We have written about ‘winnings for care’ in the past whereby part of your compensation covers for care. But what exactly does this entail? We realise this is a bit of a broad statement so we wanted to write more about terminology of care within the medical negligence sector. Remember, if you need the help of persistent medical negligence solicitors in Manchester
A lot of the time, part of a compensation reward will include the following kinds of compensation:
Care assisting with household tasks like cooking, cleaning, taking out rubbish, food shopping fall under the household tasks.
You will receive personal care if you need assistance dressing yourself, going to the toilet, getting to work or social/leisure activities, taking medicine, general bodily care like cutting finger nails and other tasks that are critical but unable to be taken care of – like paying bills and council tax.
If you require your car to be cleaned, maintained or repaired. Critically, you will have needed to be able to do this before the accident and injury occurred.
This involves needing help with anything to do with maintaining your home. Examples could include things like fixing the door or gate of your home, cleaning windows, cleaning calls, light bulbs and other general repairs required for a home to operate.
Do you require any of this assistance? If you have been involved in an accident we might be able to assist you in arranging care.

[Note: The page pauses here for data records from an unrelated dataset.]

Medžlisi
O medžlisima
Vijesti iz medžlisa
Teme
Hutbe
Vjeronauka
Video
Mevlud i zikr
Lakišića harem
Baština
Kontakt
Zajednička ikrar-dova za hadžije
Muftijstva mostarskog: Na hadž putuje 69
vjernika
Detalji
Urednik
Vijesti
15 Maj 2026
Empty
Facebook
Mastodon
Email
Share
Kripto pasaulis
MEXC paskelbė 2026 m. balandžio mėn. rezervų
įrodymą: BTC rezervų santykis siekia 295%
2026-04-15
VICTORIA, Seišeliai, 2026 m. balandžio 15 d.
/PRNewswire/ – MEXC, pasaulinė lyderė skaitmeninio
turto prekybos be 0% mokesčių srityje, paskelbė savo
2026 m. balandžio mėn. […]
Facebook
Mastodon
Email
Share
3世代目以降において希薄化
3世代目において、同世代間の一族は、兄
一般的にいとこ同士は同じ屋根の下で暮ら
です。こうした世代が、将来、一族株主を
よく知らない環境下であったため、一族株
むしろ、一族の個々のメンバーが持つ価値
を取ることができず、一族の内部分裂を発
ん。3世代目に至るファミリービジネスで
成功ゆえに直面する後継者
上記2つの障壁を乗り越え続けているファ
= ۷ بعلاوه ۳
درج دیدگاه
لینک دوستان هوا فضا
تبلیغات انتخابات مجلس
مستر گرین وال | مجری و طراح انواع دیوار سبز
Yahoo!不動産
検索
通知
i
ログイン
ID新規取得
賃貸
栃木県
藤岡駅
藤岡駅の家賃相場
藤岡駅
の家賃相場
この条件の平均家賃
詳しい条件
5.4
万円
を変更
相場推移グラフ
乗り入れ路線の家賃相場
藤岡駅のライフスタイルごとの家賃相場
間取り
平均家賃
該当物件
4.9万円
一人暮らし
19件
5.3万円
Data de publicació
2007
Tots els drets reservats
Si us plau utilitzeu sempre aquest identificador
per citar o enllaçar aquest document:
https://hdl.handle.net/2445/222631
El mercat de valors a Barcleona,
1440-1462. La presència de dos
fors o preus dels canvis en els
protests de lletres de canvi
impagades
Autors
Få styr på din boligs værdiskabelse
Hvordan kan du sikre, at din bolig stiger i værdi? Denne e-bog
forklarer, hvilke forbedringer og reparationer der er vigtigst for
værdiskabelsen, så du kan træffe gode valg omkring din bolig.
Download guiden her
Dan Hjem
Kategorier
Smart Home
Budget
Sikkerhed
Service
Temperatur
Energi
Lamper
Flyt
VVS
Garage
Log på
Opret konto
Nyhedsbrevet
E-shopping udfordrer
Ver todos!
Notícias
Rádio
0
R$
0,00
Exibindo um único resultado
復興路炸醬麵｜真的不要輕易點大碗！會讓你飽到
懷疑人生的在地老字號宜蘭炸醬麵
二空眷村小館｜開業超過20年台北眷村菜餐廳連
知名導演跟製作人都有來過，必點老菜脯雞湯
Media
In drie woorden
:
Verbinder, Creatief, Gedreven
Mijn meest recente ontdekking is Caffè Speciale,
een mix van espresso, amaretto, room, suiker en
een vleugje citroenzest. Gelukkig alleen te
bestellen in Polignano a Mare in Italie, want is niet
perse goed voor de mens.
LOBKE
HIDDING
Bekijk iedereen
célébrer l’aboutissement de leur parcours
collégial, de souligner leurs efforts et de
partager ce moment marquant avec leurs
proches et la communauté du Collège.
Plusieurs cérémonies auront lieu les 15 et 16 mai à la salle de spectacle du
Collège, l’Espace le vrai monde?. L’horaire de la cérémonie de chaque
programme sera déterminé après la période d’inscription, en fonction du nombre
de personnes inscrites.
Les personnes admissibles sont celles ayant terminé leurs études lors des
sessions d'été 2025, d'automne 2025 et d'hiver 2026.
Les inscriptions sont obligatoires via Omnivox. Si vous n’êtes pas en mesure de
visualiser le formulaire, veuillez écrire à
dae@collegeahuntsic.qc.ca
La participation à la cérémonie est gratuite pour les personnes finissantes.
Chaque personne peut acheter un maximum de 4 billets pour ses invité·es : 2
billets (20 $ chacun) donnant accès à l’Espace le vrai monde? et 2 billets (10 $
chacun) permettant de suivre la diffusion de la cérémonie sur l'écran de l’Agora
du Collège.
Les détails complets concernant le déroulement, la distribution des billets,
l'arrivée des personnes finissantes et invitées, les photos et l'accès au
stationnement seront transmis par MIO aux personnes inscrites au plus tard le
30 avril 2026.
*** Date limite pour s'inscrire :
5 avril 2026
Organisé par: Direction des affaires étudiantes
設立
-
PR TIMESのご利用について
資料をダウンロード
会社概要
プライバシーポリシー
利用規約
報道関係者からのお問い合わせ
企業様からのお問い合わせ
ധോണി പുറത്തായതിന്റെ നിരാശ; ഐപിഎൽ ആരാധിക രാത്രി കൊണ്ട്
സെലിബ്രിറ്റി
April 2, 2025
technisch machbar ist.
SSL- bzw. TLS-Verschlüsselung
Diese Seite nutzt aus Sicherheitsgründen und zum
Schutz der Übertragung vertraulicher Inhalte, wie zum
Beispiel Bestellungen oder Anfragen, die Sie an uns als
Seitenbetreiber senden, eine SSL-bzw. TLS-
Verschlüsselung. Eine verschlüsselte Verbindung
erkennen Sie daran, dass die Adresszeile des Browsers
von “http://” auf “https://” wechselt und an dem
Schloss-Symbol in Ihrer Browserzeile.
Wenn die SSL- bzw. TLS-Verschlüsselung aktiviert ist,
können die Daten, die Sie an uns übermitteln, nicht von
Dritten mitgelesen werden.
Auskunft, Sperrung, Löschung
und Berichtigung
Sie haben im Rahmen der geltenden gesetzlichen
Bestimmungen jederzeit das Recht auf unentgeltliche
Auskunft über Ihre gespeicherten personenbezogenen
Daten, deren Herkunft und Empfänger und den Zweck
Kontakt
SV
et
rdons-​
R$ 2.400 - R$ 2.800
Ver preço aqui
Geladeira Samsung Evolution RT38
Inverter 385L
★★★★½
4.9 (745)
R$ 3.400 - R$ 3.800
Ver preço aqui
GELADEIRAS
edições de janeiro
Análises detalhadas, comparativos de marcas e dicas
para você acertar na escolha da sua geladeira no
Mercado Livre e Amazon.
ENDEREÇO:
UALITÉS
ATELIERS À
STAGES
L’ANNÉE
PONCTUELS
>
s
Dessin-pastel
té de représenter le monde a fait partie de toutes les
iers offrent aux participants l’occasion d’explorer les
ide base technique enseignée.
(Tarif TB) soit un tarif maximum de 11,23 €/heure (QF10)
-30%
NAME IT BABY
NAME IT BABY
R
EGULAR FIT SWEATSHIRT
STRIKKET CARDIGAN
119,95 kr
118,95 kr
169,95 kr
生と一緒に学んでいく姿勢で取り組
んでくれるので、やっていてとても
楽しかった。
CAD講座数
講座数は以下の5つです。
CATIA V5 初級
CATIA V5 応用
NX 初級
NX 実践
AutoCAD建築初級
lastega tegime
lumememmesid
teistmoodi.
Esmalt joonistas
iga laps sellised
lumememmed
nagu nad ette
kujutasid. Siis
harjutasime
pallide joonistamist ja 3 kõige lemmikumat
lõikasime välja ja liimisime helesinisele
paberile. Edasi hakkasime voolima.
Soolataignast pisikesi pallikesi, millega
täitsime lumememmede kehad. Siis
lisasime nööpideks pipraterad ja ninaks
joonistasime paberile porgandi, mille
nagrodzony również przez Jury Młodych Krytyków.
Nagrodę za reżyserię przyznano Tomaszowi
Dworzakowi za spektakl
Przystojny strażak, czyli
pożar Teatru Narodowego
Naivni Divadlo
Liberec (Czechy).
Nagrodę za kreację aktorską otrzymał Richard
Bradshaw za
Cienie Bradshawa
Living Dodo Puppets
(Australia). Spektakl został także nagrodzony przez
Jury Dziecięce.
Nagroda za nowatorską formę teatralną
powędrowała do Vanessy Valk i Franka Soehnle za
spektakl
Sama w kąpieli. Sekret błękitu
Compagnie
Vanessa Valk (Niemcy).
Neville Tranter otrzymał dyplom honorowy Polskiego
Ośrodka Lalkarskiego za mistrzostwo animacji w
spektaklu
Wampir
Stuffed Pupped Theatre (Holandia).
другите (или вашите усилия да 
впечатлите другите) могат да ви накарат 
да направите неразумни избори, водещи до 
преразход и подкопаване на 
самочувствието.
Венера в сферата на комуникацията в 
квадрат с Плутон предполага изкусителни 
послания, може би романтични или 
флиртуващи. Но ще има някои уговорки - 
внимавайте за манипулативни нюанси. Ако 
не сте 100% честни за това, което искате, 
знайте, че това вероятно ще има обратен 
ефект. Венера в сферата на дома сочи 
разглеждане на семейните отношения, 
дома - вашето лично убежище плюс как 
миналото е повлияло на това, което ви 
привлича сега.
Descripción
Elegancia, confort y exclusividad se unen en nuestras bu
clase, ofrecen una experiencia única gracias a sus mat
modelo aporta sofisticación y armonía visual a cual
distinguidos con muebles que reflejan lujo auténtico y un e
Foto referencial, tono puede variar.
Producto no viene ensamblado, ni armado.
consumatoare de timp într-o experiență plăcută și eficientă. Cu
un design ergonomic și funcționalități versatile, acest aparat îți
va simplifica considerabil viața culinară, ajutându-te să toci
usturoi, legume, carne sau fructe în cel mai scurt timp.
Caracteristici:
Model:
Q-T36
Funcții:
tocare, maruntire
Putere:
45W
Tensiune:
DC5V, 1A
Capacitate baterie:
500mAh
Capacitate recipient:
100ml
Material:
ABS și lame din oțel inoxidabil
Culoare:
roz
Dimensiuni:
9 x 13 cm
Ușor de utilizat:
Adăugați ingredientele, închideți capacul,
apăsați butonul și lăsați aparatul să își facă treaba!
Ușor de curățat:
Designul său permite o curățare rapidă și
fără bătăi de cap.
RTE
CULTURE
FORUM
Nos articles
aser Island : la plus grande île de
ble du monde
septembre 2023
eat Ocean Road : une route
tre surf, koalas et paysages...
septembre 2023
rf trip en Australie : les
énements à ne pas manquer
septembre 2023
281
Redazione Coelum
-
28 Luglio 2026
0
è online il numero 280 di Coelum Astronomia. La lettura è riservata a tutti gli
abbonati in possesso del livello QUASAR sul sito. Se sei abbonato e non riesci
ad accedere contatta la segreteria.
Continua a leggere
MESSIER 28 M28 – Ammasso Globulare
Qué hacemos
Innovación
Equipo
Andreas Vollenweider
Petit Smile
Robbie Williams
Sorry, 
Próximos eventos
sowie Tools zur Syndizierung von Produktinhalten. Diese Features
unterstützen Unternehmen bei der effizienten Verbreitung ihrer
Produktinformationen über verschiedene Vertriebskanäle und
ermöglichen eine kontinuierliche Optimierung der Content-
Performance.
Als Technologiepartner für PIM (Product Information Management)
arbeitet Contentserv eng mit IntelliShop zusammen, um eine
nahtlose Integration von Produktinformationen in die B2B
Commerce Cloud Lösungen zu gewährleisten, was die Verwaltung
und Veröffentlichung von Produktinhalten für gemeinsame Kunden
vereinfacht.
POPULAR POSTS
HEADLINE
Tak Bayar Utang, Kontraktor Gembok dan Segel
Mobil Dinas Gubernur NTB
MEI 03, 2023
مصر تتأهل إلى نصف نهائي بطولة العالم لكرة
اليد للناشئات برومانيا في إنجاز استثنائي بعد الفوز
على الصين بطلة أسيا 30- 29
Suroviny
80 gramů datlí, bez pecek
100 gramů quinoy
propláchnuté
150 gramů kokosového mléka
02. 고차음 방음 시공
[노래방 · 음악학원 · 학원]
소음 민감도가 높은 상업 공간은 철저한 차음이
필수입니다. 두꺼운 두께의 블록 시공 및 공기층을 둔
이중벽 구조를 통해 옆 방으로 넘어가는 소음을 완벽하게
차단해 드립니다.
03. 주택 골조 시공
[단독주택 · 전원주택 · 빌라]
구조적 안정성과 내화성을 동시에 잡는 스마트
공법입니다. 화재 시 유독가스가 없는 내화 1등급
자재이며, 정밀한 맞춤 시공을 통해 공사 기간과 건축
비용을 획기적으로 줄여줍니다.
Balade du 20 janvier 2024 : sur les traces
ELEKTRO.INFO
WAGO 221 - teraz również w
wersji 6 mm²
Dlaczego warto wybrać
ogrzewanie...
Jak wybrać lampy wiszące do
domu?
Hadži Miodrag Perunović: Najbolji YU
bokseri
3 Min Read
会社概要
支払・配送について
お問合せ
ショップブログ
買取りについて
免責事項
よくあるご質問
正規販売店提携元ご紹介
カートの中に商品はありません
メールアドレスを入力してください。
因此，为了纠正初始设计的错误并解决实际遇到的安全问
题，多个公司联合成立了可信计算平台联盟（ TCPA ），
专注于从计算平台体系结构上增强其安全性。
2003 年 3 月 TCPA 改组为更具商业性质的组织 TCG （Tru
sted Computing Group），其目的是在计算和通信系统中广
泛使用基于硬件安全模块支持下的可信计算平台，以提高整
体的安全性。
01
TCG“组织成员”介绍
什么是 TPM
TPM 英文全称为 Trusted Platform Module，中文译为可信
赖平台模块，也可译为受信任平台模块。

Which types of care do you actually claim for?
These are the kinds of care that your claim could afford you.
A paid worker
This is where someone would be paid for their services. For example, an hourly rate to look after your personal tasks, or prune a tree back, or perhaps clean your property. Let’s say a nurse negligently harms you, leaving you with severe tooth ache, you might require an assistant to help you with taking your kids to school. A paid worker could do this for you.
You can only get paid care if you have had an accident and the damages caused require you to have care to function. You could also be entitled to increase the amount of care you already receive. Future care needs can also be accounted for when deciding how much compensation someone is owed.
If you require care between the time of the accident through to the time that compensation is being decided, you might be reimbursed for any paid care that you have had to pay for yourself. In fact, if you win the case and it is proven that the other side acted negligently or somehow caused your harm, it is very likely that every penny spent on care will be covered within the damages. This is why it is important to record all your dealings with a company that you pay for care. Keep receipts any other documents so that you can be fully compensated for any expenses incurred.
Gratuitous care usually comes with no cost. Usually this would be carried out by a friend or family member. In some cases this can be subsidised so you can get care from someone you know and trust and they can be paid for some of their time.
There are certain timeframes that you have to commit to in order to receive funding for gratuitous care. Sometimes you can be paid back for the time you have put in before the case has been finalised. These are all the kinds of things we will let you know of if you approach us to make a claim. If you are engaging in gratuitous care now – make sure to record every hour you have put in so there are records of what you have done.
We don’t just mean “4 hours on Monday” – we mean specific things like: “We drove [injured person] to the hospital on Saturday and waited there with him for 2 hours. Then, we drove him back for the second trip of the day at 1.5 hours. We then dressed [injured person] and fed him which took an hour.” And so on. A more detailed and realistic representation of what happened will make it far easier to compensate you.
If you are afforded a gratuitous care refund, you would normally be paid at the average rate of a carer. Or whatever task you were taking care of. Again, you can be paid for the expected cost of future care too so you are covered for that.